Learning outcomes

By the end of this tutorial, you should be able to:

  1. Select the correct statistical test for your dataset

  2. Run simple linear models in R

  3. Interpret model outputs and diagnostic plots

  4. Calculate F-ratios and degrees of freedom (DF)

Instructions

In your groups, answer the following questions based on your assigned data set (see sections below).
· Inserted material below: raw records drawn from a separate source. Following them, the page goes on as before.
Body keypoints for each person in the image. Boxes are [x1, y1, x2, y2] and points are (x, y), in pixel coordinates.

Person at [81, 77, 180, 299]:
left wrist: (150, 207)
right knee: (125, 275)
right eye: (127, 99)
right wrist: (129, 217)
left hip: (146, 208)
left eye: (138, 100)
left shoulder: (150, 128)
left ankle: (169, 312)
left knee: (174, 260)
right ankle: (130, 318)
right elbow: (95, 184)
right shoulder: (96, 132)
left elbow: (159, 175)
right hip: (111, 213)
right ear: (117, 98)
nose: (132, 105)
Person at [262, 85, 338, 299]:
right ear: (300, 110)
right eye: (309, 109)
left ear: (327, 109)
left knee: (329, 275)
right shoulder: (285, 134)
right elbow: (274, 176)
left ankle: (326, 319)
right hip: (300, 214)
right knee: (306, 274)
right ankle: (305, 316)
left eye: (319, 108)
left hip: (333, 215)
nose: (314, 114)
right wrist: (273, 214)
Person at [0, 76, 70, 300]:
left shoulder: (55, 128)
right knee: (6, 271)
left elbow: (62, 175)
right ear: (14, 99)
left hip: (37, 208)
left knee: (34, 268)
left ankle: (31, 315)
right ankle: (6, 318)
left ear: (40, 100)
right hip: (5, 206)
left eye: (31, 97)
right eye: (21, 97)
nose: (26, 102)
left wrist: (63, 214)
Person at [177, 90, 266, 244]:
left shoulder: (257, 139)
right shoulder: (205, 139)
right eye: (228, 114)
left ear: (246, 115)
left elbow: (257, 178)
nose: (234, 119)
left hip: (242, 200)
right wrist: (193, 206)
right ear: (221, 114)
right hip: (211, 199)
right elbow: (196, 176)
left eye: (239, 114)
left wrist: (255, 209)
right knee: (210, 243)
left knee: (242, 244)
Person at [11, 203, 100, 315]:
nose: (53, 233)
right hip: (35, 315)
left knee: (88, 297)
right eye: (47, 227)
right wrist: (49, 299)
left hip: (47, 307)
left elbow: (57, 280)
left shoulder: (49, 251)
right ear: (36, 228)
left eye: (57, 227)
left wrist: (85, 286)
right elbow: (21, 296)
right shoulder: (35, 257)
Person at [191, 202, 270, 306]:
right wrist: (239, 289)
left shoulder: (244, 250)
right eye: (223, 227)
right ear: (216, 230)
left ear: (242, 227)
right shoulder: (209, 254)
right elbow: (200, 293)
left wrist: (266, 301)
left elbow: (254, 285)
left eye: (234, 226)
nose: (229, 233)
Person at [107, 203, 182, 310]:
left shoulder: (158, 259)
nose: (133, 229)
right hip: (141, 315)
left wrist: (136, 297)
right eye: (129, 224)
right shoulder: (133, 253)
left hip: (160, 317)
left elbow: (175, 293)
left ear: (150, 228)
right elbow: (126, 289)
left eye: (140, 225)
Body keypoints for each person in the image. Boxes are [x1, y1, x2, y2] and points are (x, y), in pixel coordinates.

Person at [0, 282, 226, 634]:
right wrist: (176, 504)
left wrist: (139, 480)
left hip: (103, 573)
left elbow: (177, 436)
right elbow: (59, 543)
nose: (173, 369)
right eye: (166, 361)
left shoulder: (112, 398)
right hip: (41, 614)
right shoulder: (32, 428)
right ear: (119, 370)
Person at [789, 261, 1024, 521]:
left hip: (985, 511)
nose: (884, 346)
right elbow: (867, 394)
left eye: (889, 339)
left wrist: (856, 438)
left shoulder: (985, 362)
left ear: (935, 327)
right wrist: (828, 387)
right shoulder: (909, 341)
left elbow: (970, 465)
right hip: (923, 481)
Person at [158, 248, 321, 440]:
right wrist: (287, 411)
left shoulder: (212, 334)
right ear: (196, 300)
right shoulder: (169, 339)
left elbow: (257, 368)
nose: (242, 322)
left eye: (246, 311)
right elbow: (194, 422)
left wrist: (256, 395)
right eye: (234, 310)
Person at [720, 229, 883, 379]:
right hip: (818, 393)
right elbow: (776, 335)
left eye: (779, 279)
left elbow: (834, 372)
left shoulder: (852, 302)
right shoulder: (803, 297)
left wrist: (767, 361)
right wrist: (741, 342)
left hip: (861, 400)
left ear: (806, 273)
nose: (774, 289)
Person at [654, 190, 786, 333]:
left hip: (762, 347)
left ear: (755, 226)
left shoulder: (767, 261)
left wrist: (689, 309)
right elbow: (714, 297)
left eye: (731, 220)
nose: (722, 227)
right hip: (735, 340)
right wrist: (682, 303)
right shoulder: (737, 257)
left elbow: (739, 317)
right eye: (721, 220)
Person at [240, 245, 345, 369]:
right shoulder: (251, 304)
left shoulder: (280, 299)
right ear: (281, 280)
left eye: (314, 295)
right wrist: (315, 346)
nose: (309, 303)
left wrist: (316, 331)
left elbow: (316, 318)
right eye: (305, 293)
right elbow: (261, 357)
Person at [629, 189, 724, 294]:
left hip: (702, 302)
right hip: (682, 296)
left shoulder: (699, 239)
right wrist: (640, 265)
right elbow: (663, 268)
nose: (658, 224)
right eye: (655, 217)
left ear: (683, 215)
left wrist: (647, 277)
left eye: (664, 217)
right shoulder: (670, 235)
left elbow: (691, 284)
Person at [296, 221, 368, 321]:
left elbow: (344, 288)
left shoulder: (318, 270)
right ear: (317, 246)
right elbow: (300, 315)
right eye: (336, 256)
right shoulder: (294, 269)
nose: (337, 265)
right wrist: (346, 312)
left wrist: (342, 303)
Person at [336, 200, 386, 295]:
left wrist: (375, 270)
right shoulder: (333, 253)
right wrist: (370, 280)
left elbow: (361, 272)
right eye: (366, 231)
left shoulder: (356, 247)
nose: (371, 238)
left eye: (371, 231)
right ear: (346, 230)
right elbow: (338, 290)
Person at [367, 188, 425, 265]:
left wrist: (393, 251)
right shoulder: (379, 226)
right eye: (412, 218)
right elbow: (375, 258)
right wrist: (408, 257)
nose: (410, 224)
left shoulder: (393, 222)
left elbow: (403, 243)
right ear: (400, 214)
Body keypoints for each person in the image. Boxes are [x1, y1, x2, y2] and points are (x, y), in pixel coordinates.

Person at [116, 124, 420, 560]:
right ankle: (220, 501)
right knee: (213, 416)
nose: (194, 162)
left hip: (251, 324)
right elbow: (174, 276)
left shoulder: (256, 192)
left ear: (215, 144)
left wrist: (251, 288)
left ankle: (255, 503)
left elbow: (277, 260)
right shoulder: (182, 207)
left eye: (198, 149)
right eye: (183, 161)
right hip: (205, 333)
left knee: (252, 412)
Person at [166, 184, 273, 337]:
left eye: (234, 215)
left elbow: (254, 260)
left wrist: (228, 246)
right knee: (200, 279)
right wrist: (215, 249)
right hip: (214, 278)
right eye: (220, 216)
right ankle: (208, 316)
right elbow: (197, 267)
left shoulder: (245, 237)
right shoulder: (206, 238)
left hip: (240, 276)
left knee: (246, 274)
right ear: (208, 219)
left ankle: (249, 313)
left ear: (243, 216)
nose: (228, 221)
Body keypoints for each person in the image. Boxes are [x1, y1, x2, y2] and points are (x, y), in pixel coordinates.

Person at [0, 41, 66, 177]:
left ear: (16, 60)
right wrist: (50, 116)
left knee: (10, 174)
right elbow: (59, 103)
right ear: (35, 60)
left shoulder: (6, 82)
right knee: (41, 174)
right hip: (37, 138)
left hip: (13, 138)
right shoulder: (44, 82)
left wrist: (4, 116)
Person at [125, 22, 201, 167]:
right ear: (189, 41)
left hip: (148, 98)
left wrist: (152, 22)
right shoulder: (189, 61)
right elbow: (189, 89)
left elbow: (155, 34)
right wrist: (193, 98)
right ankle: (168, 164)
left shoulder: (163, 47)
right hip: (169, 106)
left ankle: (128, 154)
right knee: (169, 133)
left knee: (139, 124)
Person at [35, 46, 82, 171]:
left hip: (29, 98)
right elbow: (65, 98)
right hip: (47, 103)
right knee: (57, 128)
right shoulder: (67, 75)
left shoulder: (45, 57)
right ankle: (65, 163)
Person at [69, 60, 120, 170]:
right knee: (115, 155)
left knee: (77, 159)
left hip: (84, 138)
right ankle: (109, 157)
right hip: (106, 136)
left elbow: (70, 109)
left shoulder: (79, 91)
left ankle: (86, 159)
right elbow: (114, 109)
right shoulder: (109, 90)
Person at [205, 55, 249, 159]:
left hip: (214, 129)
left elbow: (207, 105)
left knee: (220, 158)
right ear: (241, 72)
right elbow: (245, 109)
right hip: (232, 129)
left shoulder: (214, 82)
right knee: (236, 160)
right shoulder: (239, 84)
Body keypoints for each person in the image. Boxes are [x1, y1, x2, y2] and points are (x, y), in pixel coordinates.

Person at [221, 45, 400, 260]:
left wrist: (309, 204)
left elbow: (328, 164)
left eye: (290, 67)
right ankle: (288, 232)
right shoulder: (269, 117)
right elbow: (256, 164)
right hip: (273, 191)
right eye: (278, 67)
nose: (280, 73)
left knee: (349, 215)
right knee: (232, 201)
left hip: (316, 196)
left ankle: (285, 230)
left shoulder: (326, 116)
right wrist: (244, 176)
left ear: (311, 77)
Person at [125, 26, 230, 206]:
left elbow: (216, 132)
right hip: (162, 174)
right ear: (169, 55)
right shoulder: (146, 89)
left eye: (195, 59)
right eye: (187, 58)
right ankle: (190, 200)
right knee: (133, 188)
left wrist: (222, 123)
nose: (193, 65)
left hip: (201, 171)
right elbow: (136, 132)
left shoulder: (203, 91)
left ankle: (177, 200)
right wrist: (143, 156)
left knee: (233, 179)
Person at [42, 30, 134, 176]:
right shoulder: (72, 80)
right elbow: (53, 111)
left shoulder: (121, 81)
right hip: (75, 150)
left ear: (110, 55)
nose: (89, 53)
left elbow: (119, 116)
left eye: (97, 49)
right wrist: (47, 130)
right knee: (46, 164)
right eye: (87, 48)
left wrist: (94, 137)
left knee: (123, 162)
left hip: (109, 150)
Discuss your findings in the group and prepare a short summary for class discussion

Groupings

Group 1 (Motor Trend Car Road Tests)

Load the ‘mtcars’ data set using this code:

{data(mtcars)}

  1. Is there a linear relationship between horsepower (hp) and mpg?
  2. Which test would you use to compare mpg across 3+ cylinder groups?

Group 2 (ToothGrowth)

Load the ‘toothGrowth’ data set using this code:

{data(ToothGrowth)}

  1. Does supplement type (OJ vs VC) affect tooth length?
  2. Does increasing dose increase tooth length?
  3. Which test would you use to compare tooth length between two supplement types?

Group 3 (PlantGrowth)

Load the ‘PlantGrowth’ data set using this code:

{data(PlantGrowth)}

  1. Which test is appropriate for comparing three groups?
  2. Which group is statistically different with another?
  3. Interpret the F-ratio and p-value.

Group 4 (USArrests)

Load the ‘USArrests’ data set using this code:

{data(USArrests)}

  1. Which test is appropriate for checking correlation?
  2. Is murder rate correlated with assault rate?
  3. How to predict assault rate using urban population?

Group 5 (Iris Data)

Load the ‘iris’ data set using this code:

{data(iris)}

  1. Which test compares sepal length across 3 groups?
  2. Can petal width predict petal length?

Wrap-up discussion

  1. How do you decide whether to use a t-test, ANOVA, correlation, or regression?
  2. What does an F-ratio and degrees of freedom represent?
  3. Why are diagnostic plots important when interpreting models?